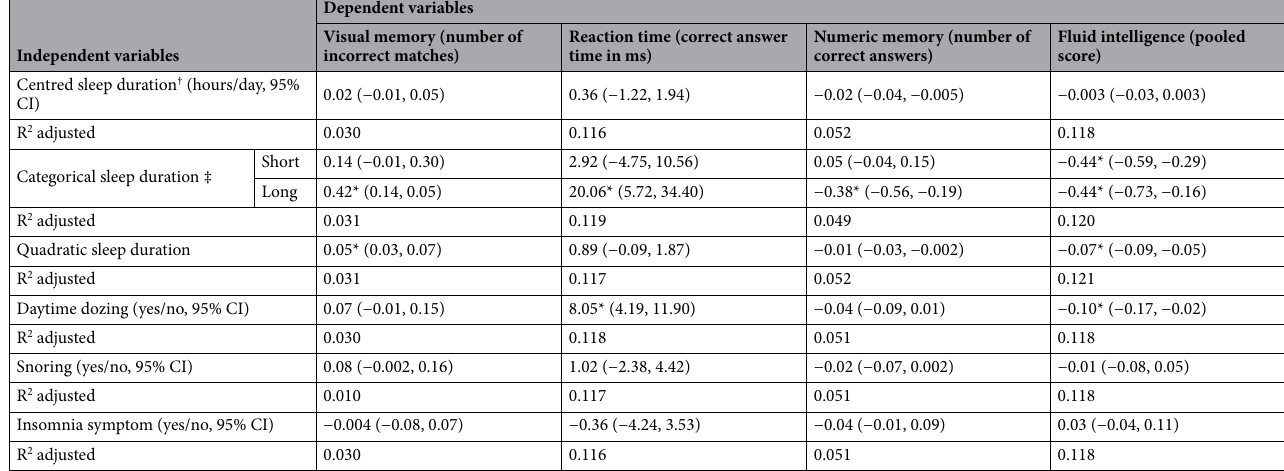
Table 2. Association between cognitive functions and self-reported sleep duration (n = 14,206). The estimates are controlled for the following covariates: age, sex, education, body mass index, smoking, alcohol,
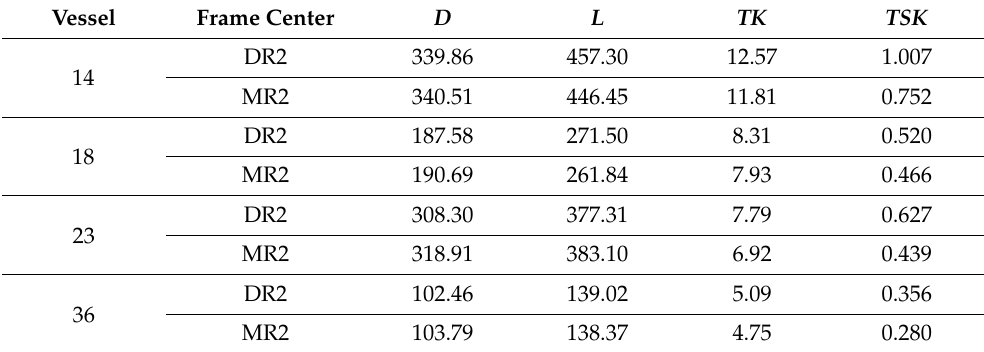
Figure 9. Pairs of vessel segments. Point 14 is vessel 4 in ML1/DL1, point 18 is vessel 8 in ML1/DL1, point 23 is vessel 3 in MR2/DR2 (see Figure 6), and point 36 is vessel 6 in ML2/DL2). They fall off the limits of concordance in some Bland – Altman plots (Figure 8). Magenta (cyan) lines correspond to M-retinography (D-retinography). Table 6. Geometrical features of the vessels in Figure 9.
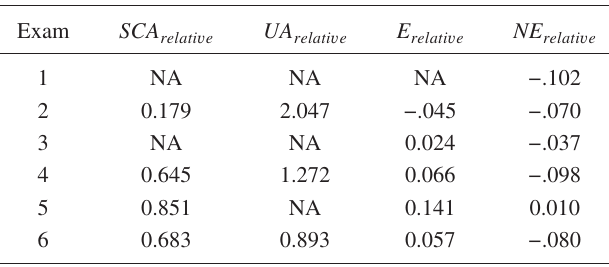
TABLE IV. Measures of relative overall class performance for exams 1 through 6. The definitions of each measure are described in the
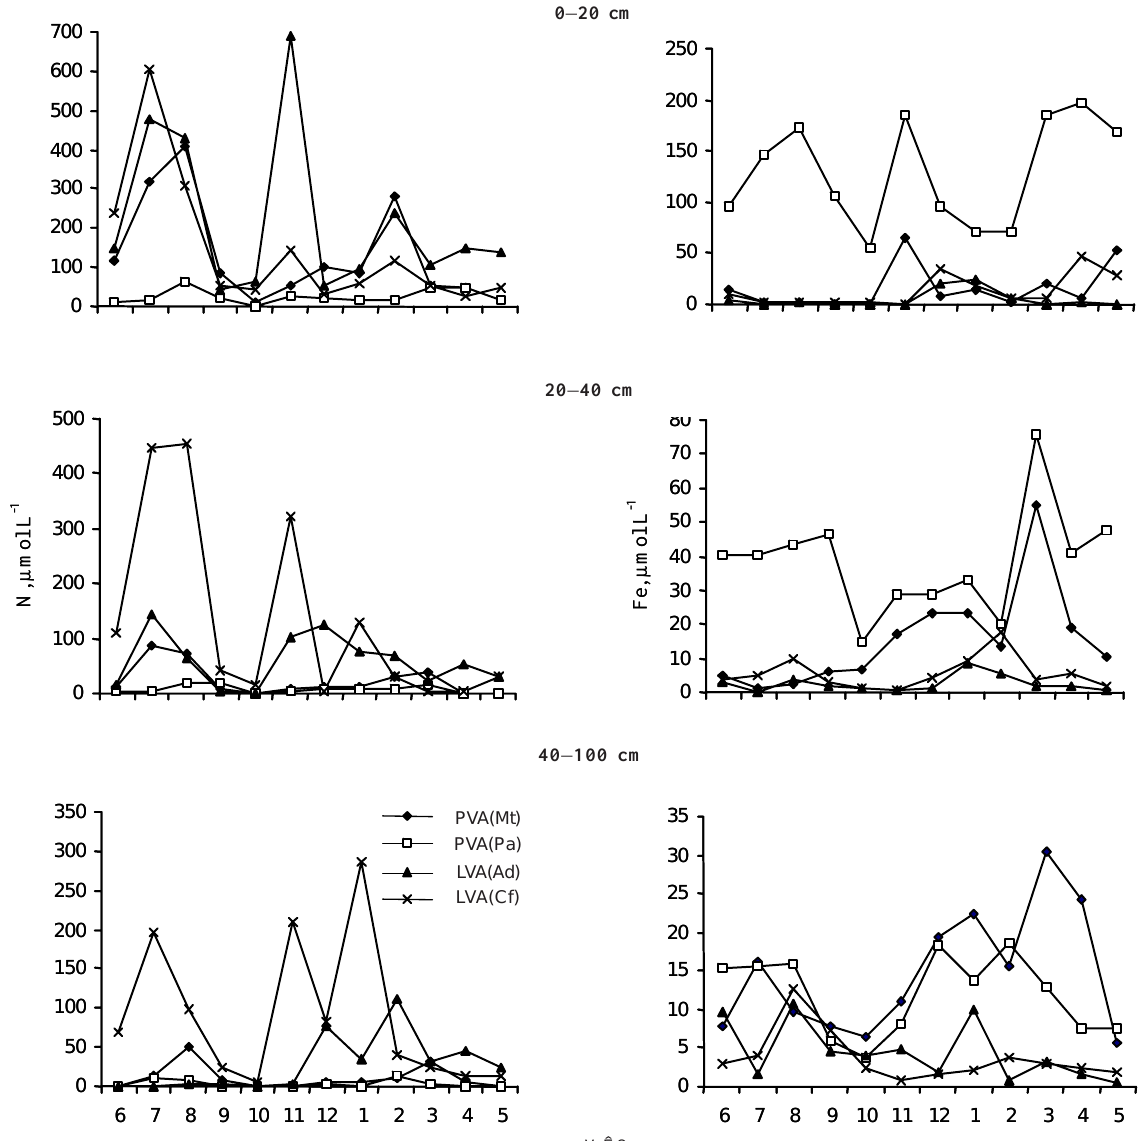
Figura 5. Variação mensal da concentração de nitrogênio nítrico e de ferro na solução do Argissolo Câmbico sob mata (PVA(Mt)) e sob pastagem (PVA(Pa)) e do Latossolo Vermelho-Amarelo sem cobertura vegetal (LVA(Ad)) e sob cafeeiro (LVA(Cf)), no período de junho de 1996 a maio de 1997, em três profundidades. Média de três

→ EXERCISE:
Go through the listing above and quote it exactly, apart from its images.

→ FINISHED TASK:
Table 2. Association between cognitive functions and self-reported sleep duration (n = 14,206). The estimates are controlled for the following covariates: age, sex, education, body mass index, smoking, alcohol,
Figure 9. Pairs of vessel segments. Point 14 is vessel 4 in ML1/DL1, point 18 is vessel 8 in ML1/DL1, point 23 is vessel 3 in MR2/DR2 (see Figure 6), and point 36 is vessel 6 in ML2/DL2). They fall off the limits of concordance in some Bland – Altman plots (Figure 8). Magenta (cyan) lines correspond to M-retinography (D-retinography). Table 6. Geometrical features of the vessels in Figure 9.
TABLE IV. Measures of relative overall class performance for exams 1 through 6. The definitions of each measure are described in the
Figura 5. Variação mensal da concentração de nitrogênio nítrico e de ferro na solução do Argissolo Câmbico sob mata (PVA(Mt)) e sob pastagem (PVA(Pa)) e do Latossolo Vermelho-Amarelo sem cobertura vegetal (LVA(Ad)) e sob cafeeiro (LVA(Cf)), no período de junho de 1996 a maio de 1997, em três profundidades. Média de três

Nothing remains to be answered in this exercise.